_PROMPT:_
Return, from the material below, each line in which "drag" occurs.

_SOURCE INFORMATION:_
*** Block opens ***

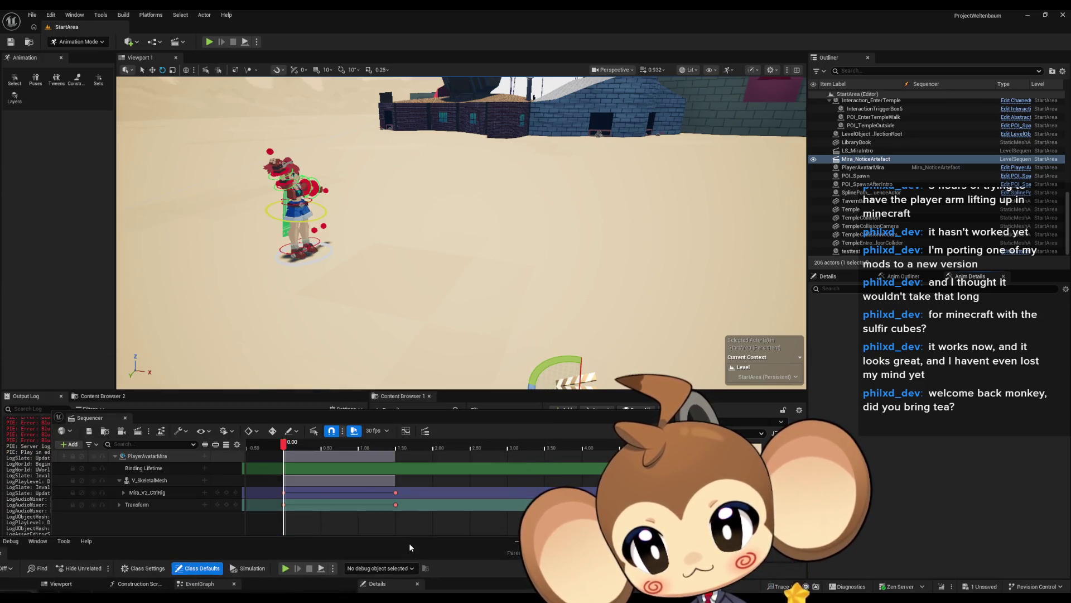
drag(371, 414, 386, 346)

*** Block closes ***
*** Block opens ***

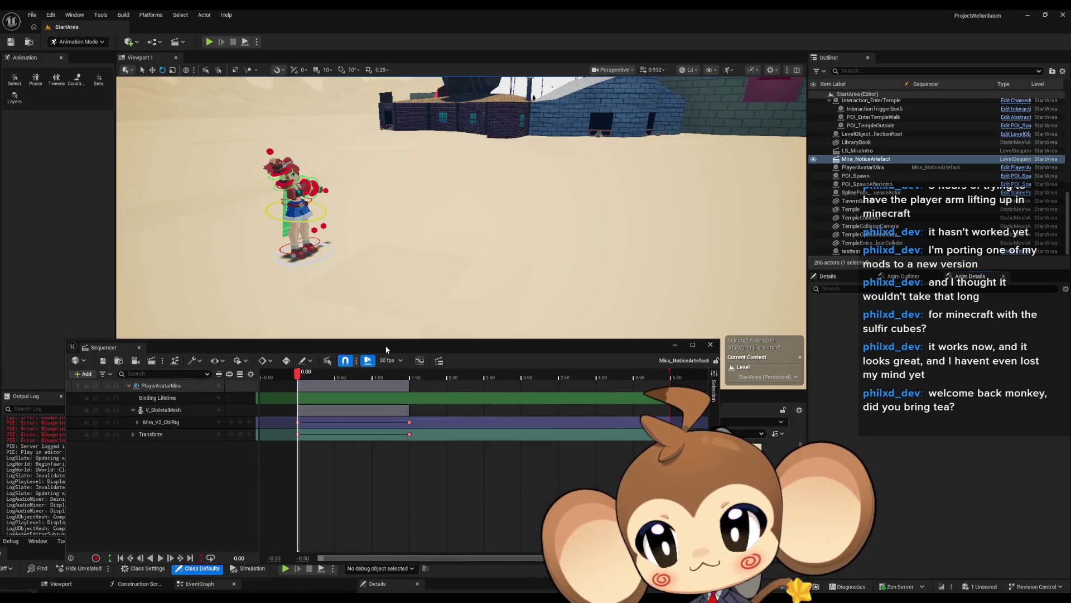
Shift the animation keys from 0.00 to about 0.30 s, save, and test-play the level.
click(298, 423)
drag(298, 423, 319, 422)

*** Block closes ***
*** Block opens ***

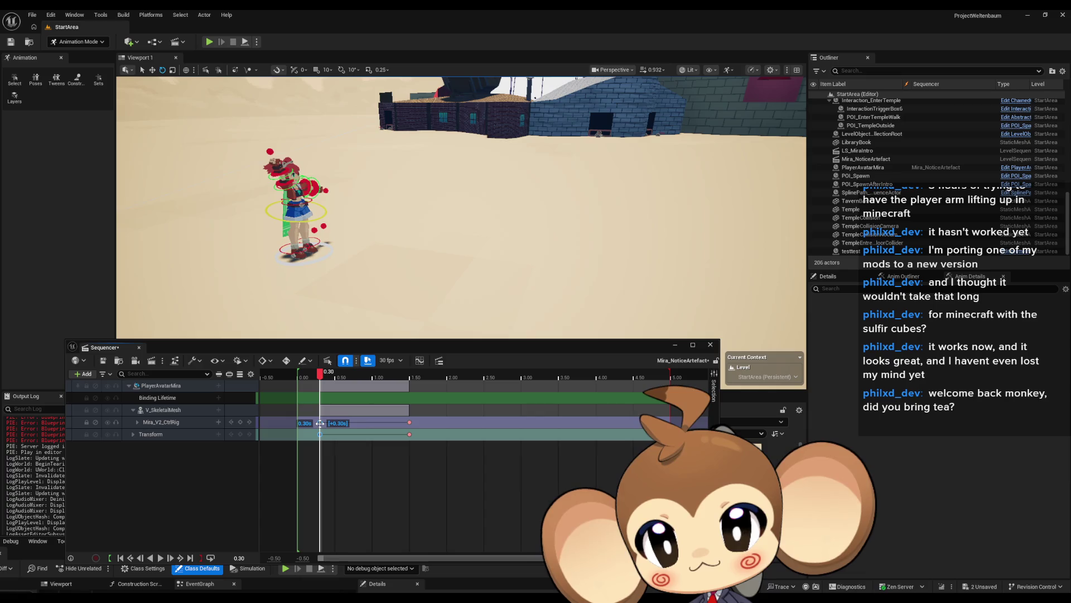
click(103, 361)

*** Block closes ***

_RESPONSE:_
drag(371, 414, 386, 346)
drag(298, 423, 319, 422)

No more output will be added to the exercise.